This document turns to the infection of PBMC cells with L.panamensis. This data is particularly strangely affected by the different strains used to infect the cells, and as a result is both useful and troubling.
“Changes during infection hpgl0630-0636 and hpgl0650-hpgl0663”
Start out by creating the expt and poking at it to see how well/badly behaved the data is.
## Reread the sample sheet because I am fiddling with other possible surrogates (like strain)
## In fact, copy it to a separate sheet because these samples are a mess
infect_para <- expt_subset(parasite_expt, subset="experimentname=='infection'")
chosen_colors <- c("#990000", "#000099")
names(chosen_colors) <- c("pbmc_ch","pbmc_sh")
infect_para <- set_expt_colors(infect_para, colors=chosen_colors)
The following creates all the metric plots of the raw data.
infect_para_metrics <- sm(graph_metrics(infect_para))

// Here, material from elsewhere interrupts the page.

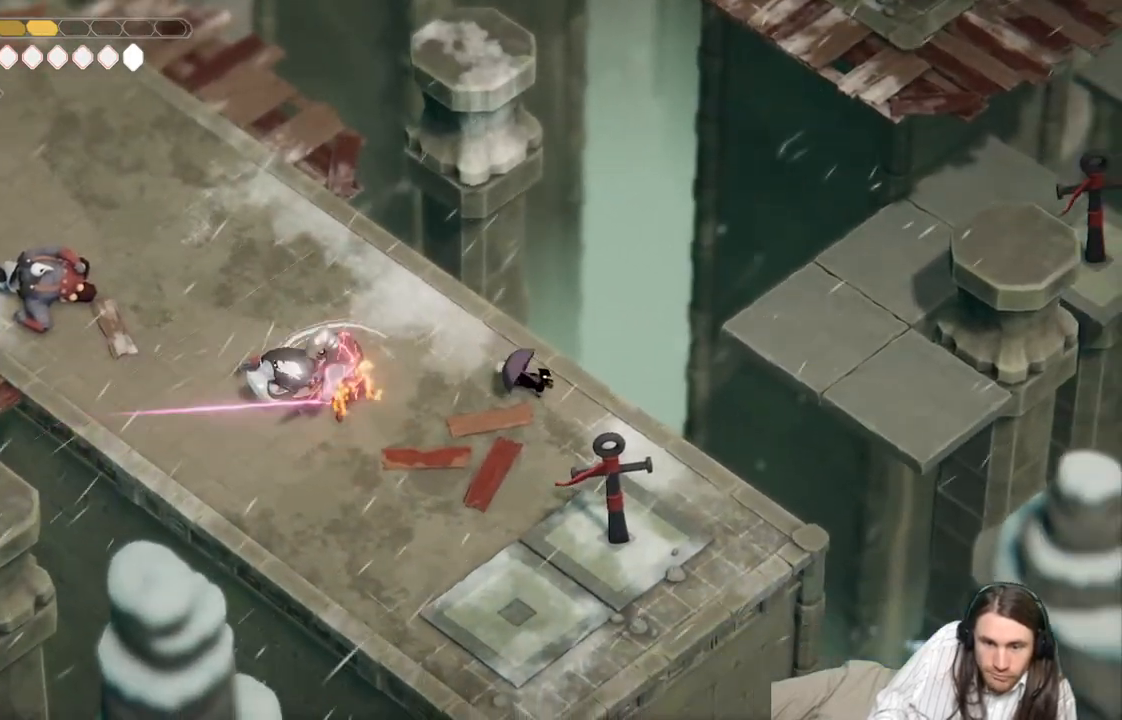
{"buttons": [], "left_stick": "down", "right_stick": "center", "events": [[283, "left_stick", "down"]]}
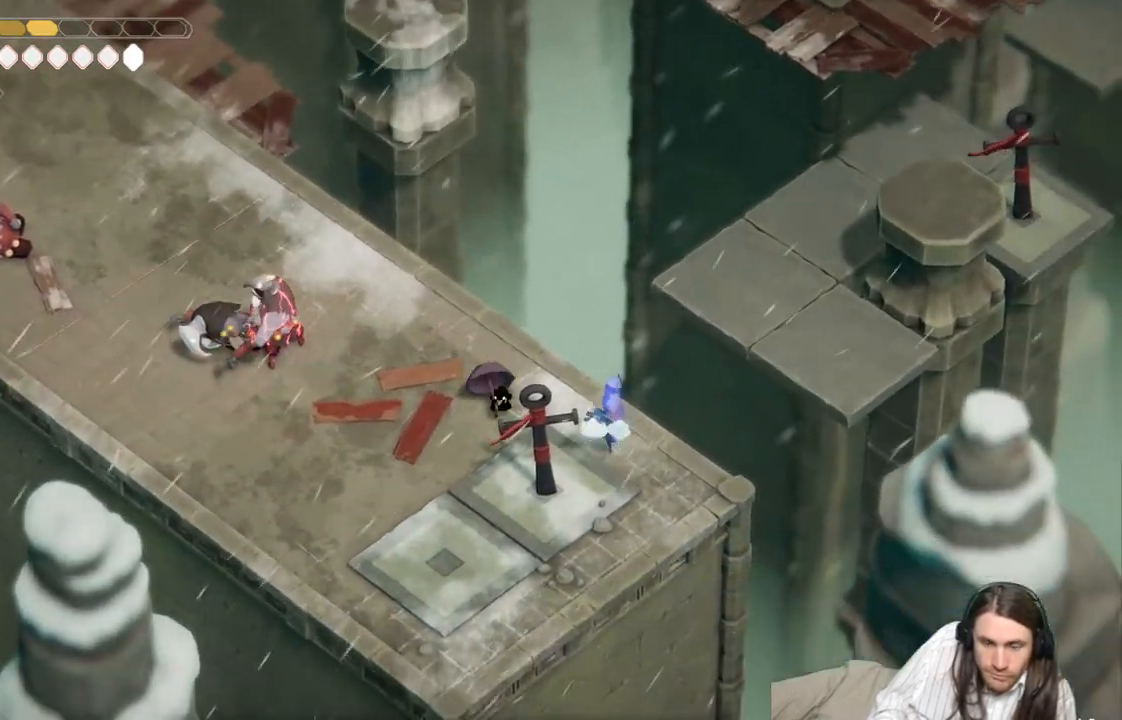
{"buttons": [], "left_stick": "up-right", "right_stick": "center", "events": [[500, "left_stick", "up-right"]]}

Now visualize some relevant metrics.
## Repeat for the parasite
infect_para_metrics$libsize
## Wow, the range of coverage is shockingly large
infect_para_metrics$density
## But this looks much better I think
infect_para_metrics$boxplot
infect_para_written <- sm(write_expt(infect_para,
excel=paste0("excel/infection_parasite_data-v", ver, ".xlsx"),
violin=TRUE))
Now perform the ‘default’ normalization we use in the lab and look again.
infectpara_norm <- sm(normalize_expt(infect_para, convert="cpm", filter=TRUE, norm="quant"))
infectpara_norm_metrics <- sm(graph_metrics(infectpara_norm))
In this section, try out some normalizations/batch corrections and see the effect in PCA plots.
Start out by taking the parasite data and doing the default normalization and see what there is to see.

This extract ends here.